(Collection entries)
######

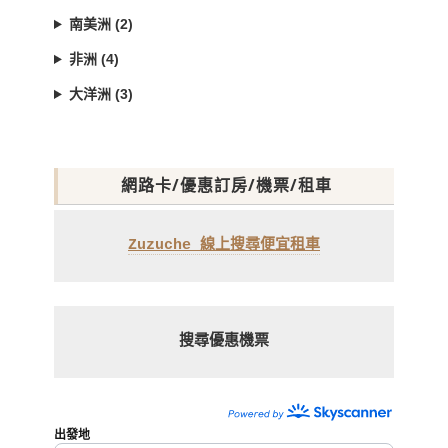
南美洲 (2)
非洲 (4)
大洋洲 (3)
網路卡/優惠訂房/機票/租車
Zuzuche 線上搜尋便宜租車
搜尋優惠機票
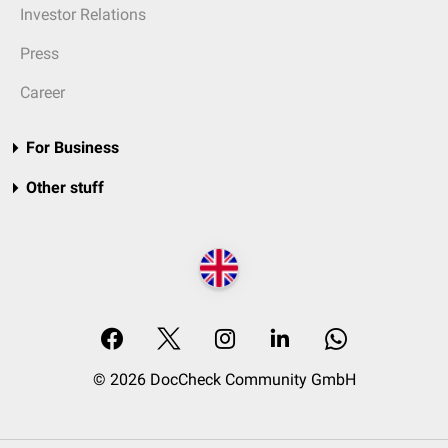
Investor Relations
Press
Career
For Business
Other stuff
© 2026 DocCheck Community GmbH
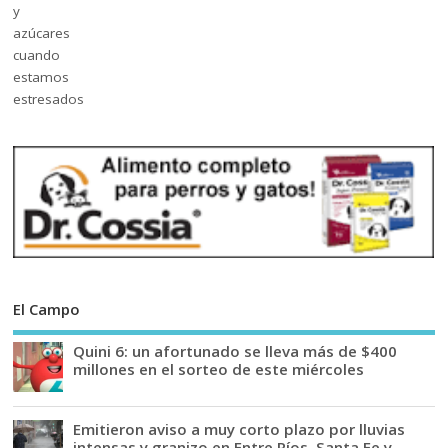
El Campo
Quini 6: un afortunado se lleva más de $400
millones en el sorteo de este miércoles
Emitieron aviso a muy corto plazo por lluvias
intensas y granizo en Entre Ríos, Santa Fe y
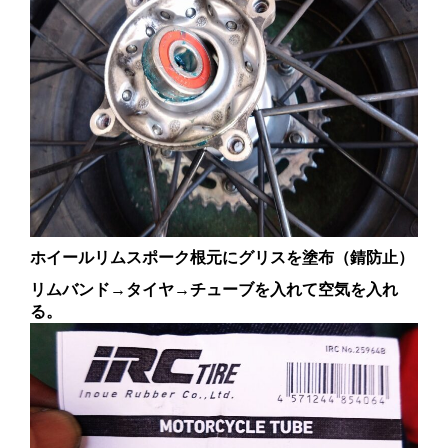
ホイールリムスポーク根元にグリスを塗布（錆防止）
リムバンド→タイヤ→チューブを入れて空気を入れ
る。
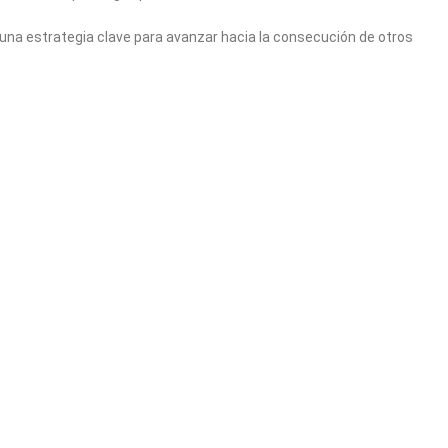
 una estrategia clave para avanzar hacia la consecución de otros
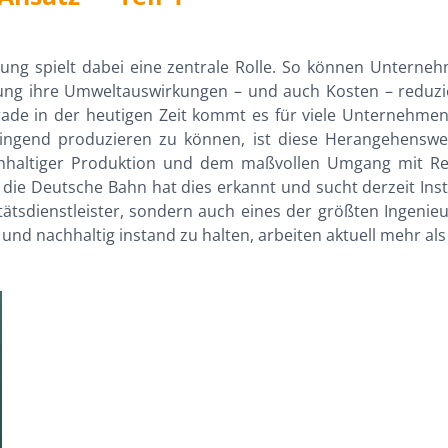
tung spielt dabei eine zentrale Rolle. So können Unterne
tung ihre Umweltauswirkungen – und auch Kosten – reduzie
rade in der heutigen Zeit kommt es für viele Unternehmen
ringend produzieren zu können, ist diese Herangehensw
hhaltiger Produktion und dem maßvollen Umgang mit Res
die Deutsche Bahn hat dies erkannt und sucht derzeit Ins
itätsdienstleister, sondern auch eines der größten Ingen
und nachhaltig instand zu halten, arbeiten aktuell mehr als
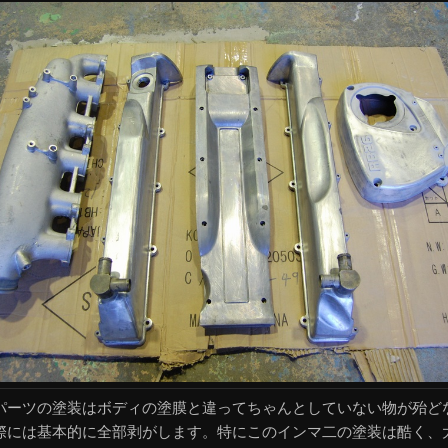
パーツの塗装はボディの塗膜と違ってちゃんとしていない物が殆ど
際には基本的に全部剥がします。特にこのインマ二の塗装は酷く、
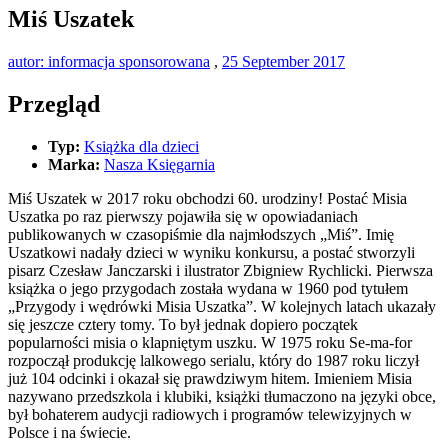
Miś Uszatek
autor: informacja sponsorowana
,
25 September 2017
Przegląd
Typ:
Książka dla dzieci
Marka:
Nasza Księgarnia
Miś Uszatek w 2017 roku obchodzi 60. urodziny! Postać Misia
Uszatka po raz pierwszy pojawiła się w opowiadaniach
publikowanych w czasopiśmie dla najmłodszych „Miś”. Imię
Uszatkowi nadały dzieci w wyniku konkursu, a postać stworzyli
pisarz Czesław Janczarski i ilustrator Zbigniew Rychlicki. Pierwsza
książka o jego przygodach została wydana w 1960 pod tytułem
„Przygody i wędrówki Misia Uszatka”. W kolejnych latach ukazały
się jeszcze cztery tomy. To był jednak dopiero początek
popularności misia o klapniętym uszku. W 1975 roku Se-ma-for
rozpoczął produkcję lalkowego serialu, który do 1987 roku liczył
już 104 odcinki i okazał się prawdziwym hitem. Imieniem Misia
nazywano przedszkola i klubiki, książki tłumaczono na języki obce,
był bohaterem audycji radiowych i programów telewizyjnych w
Polsce i na świecie.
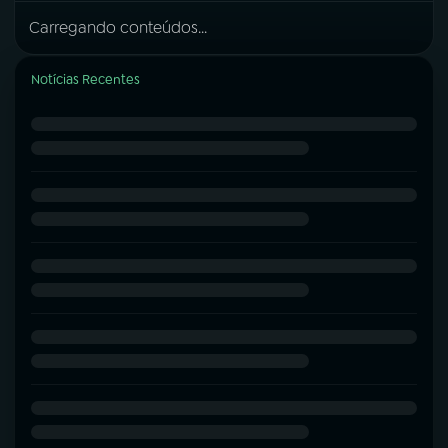
Carregando conteúdos...
Notícias Recentes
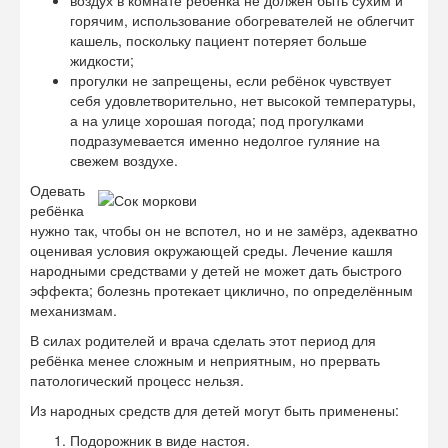
воздух в комнате ребёнка не должен быть сухим и
горячим, использование обогревателей не облегчит
кашель, поскольку пациент потеряет больше
жидкости;
прогулки не запрещены, если ребёнок чувствует
себя удовлетворительно, нет высокой температуры,
а на улице хорошая погода; под прогулками
подразумевается именно недолгое гуляние на
свежем воздухе.
Одевать
ребёнка
нужно так, чтобы он не вспотел, но и не замёрз, адекватно
оценивая условия окружающей среды. Лечение кашля
народными средствами у детей не может дать быстрого
эффекта; болезнь протекает циклично, по определённым
механизмам.
В силах родителей и врача сделать этот период для
ребёнка менее сложным и неприятным, но прервать
патологический процесс нельзя.
Из народных средств для детей могут быть применены:
Подорожник в виде настоя.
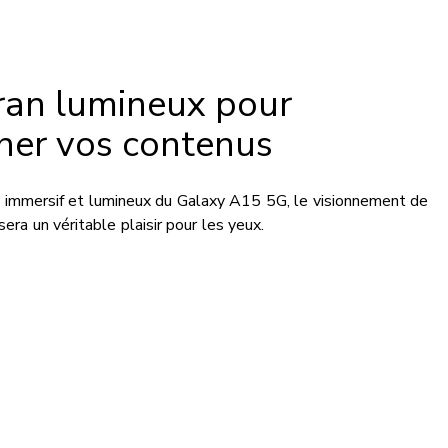
ran lumineux pour
nner vos contenus
an immersif et lumineux du Galaxy A15 5G, le visionnement de
era un véritable plaisir pour les yeux.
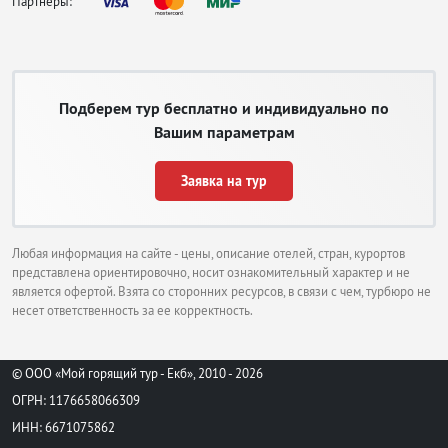
Партнеры:
Подберем тур бесплатно и индивидуально по
Вашим параметрам
Заявка на тур
Любая информация на сайте - цены, описание отелей, стран, курортов
представлена ориентировочно, носит ознакомительный характер и не
является офертой. Взята со сторонних ресурсов, в связи с чем, турбюро не
несет ответственность за ее корректность.
© ООО «Мой горящий тур - Екб», 2010 - 2026
ОГРН: 1176658066309
ИНН: 6671075862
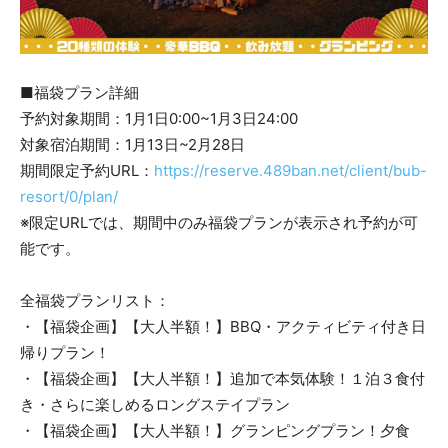
■福袋プラン詳細
予約対象期間：1月1日0:00~1月3日24:00
対象宿泊期間：1月13日~2月28日
期間限定予約URL：
https://reserve.489ban.net/client/bub-
resort/0/plan/
※限定URLでは、期間中のみ福袋プランが表示され予約が可
能です。
全福袋プランリスト：
・【福袋企画】【大人半額！】BBQ・アクティビティ付き日
帰りプラン！
・【福袋企画】【大人半額！】追加で本気体験！１泊３食付
き・さらに楽しめるロングステイプラン
・【福袋企画】【大人半額！】グランピングプラン！夕食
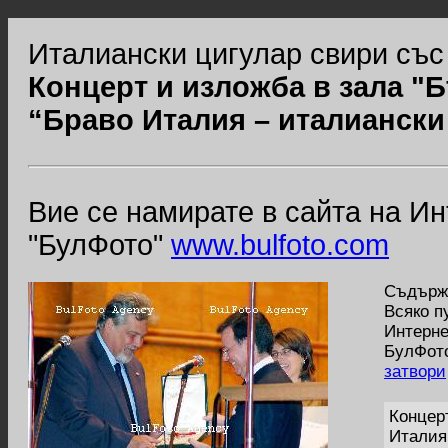
Италиански цигулар свири със
Концерт и изложба в зала "Б
“Браво Италия – италиански
Вие се намирате в сайта на И
"БулФото"
www.bulfoto.com
Съдържа
Всяко п
Интерне
БулФото
затвори
Концерт
Италия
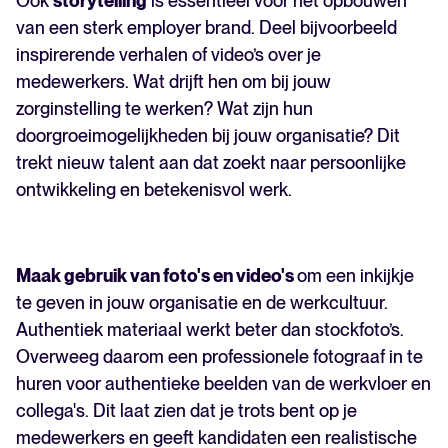
Ook
storytelling
is essentieel voor het opbouwen
van een sterk employer brand. Deel bijvoorbeeld
inspirerende verhalen of video’s over je
medewerkers. Wat drijft hen om bij jouw
zorginstelling te werken? Wat zijn hun
doorgroeimogelijkheden bij jouw organisatie? Dit
trekt nieuw talent aan dat zoekt naar persoonlijke
ontwikkeling en betekenisvol werk.
Maak gebruik van foto's en video's
om een inkijkje
te geven in jouw organisatie en de werkcultuur.
Authentiek materiaal werkt beter dan stockfoto’s.
Overweeg daarom een professionele fotograaf in te
huren voor authentieke beelden van de werkvloer en
collega's. Dit laat zien dat je trots bent op je
medewerkers en geeft kandidaten een realistische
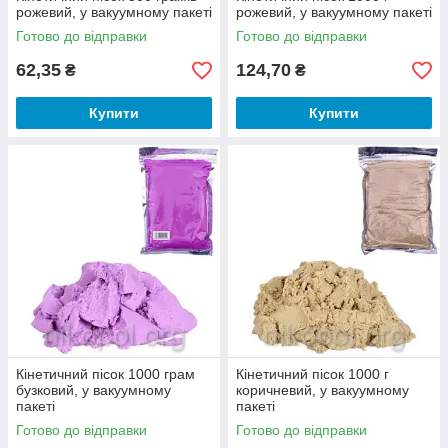
рожевий, у вакуумному пакеті
рожевий, у вакуумному пакеті
Готово до відправки
Готово до відправки
62,35
124,70
₴
₴
Купити
Купити
Кінетичний пісок 1000 грам
Кінетичний пісок 1000 г
бузковий, у вакуумному
коричневий, у вакуумному
пакеті
пакеті
Готово до відправки
Готово до відправки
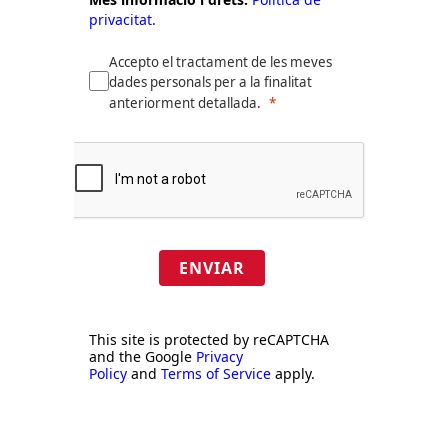
privacitat.
Accepto el tractament de les meves
dades personals per a la finalitat
anteriorment detallada.
ENVIAR
This site is protected by reCAPTCHA
and the Google
Privacy
Policy
and
Terms of Service
apply.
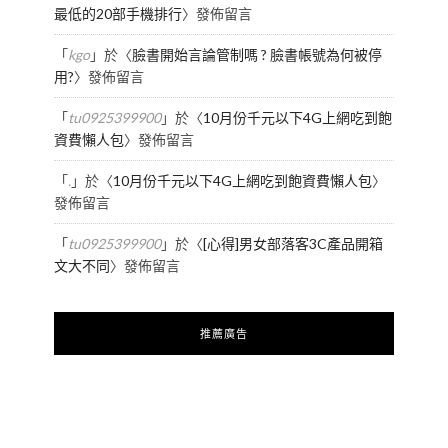
最低的20部手機排行
〉發佈留言
「
kgo
」於〈
臉書開始言論管制嗎 ? 臉書帳號為何被停
用?
〉發佈留言
「
tu0925399900
」於〈
10月份千元以下4G上網吃到飽
資費懶人包
〉發佈留言
「
.
」於〈
10月份千元以下4G上網吃到飽資費懶人包
〉
發佈留言
「
tu0925399900
」於〈
[心得]男女部落客3C產品開箱
文大不同
〉發佈留言
推薦廣告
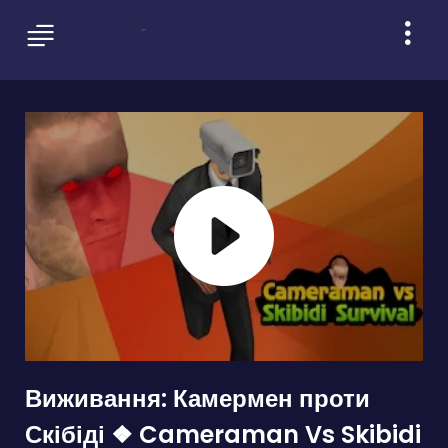
Виживання: Камермен проти
Скібіді ❖ Cameraman Vs Skibidi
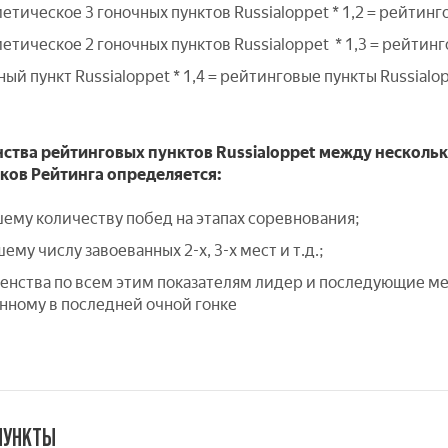
тическое 3 гоночных пунктов Russialoppet * 1,2 = рейтинг
тическое 2 гоночных пунктов Russialoppet * 1,3 = рейтинг
ный пункт Russialoppet * 1,4 = рейтинговые пункты Russialo
енства рейтинговых пунктов Russialoppet между нескол
ков Рейтинга определяется:
шему количеству побед на этапах соревнования;
ему числу завоеванных 2-х, 3-х мест и т.д.;
авенства по всем этим показателям лидер и последующие м
анному в последней очной гонке
ПУНКТЫ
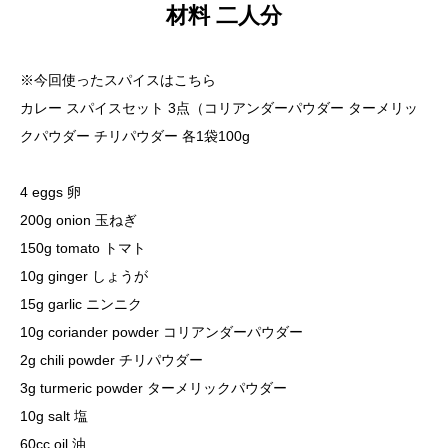
材料 二人分
※今回使ったスパイスはこちら
カレー スパイスセット 3点
（コリアンダーパウダー ターメリッ
クパウダー チリパウダー 各1袋100g
4 eggs 卵
200g onion 玉ねぎ
150g tomato トマト
10g ginger しょうが
15g garlic ニンニク
10g coriander powder コリアンダーパウダー
2g chili powder チリパウダー
3g turmeric powder ターメリックパウダー
10g salt 塩
60cc oil 油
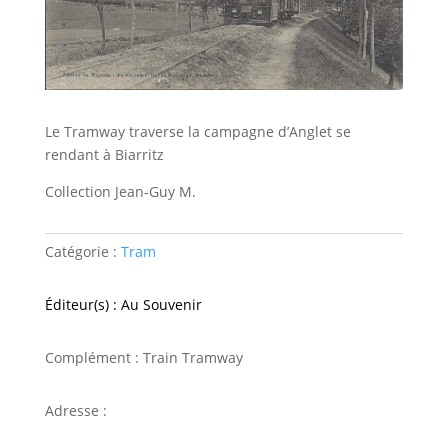
Le Tramway traverse la campagne d’Anglet se
rendant à Biarritz
Collection Jean-Guy M.
Catégorie :
Tram
Éditeur(s) : Au Souvenir
Complément : Train Tramway
Adresse :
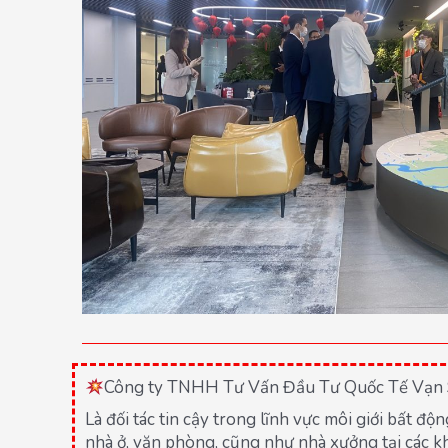
Công ty TNHH Tư Vấn Đầu Tư Quốc Tế Vạn 
Là đối tác tin cậy trong lĩnh vực môi giới bất đ
nhà ở, văn phòng, cũng như nhà xưởng tại các k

######

Goal of the exercise: Output exactly the lines above that lie between the line with "popularności misia o" and the line with "подразумевается именно недолгое гуляние на", those two lines included, and no pictures.

Problem solution:
popularności misia o klapniętym uszku. W 1975 roku Se-ma-for
rozpoczął produkcję lalkowego serialu, który do 1987 roku liczył
już 104 odcinki i okazał się prawdziwym hitem. Imieniem Misia
nazywano przedszkola i klubiki, książki tłumaczono na języki obce,
był bohaterem audycji radiowych i programów telewizyjnych w
Polsce i na świecie.
Carregando conteúdos...
Notícias Recentes
воздух в комнате ребёнка не должен быть сухим и
горячим, использование обогревателей не облегчит
кашель, поскольку пациент потеряет больше
жидкости;
прогулки не запрещены, если ребёнок чувствует
себя удовлетворительно, нет высокой температуры,
а на улице хорошая погода; под прогулками
подразумевается именно недолгое гуляние на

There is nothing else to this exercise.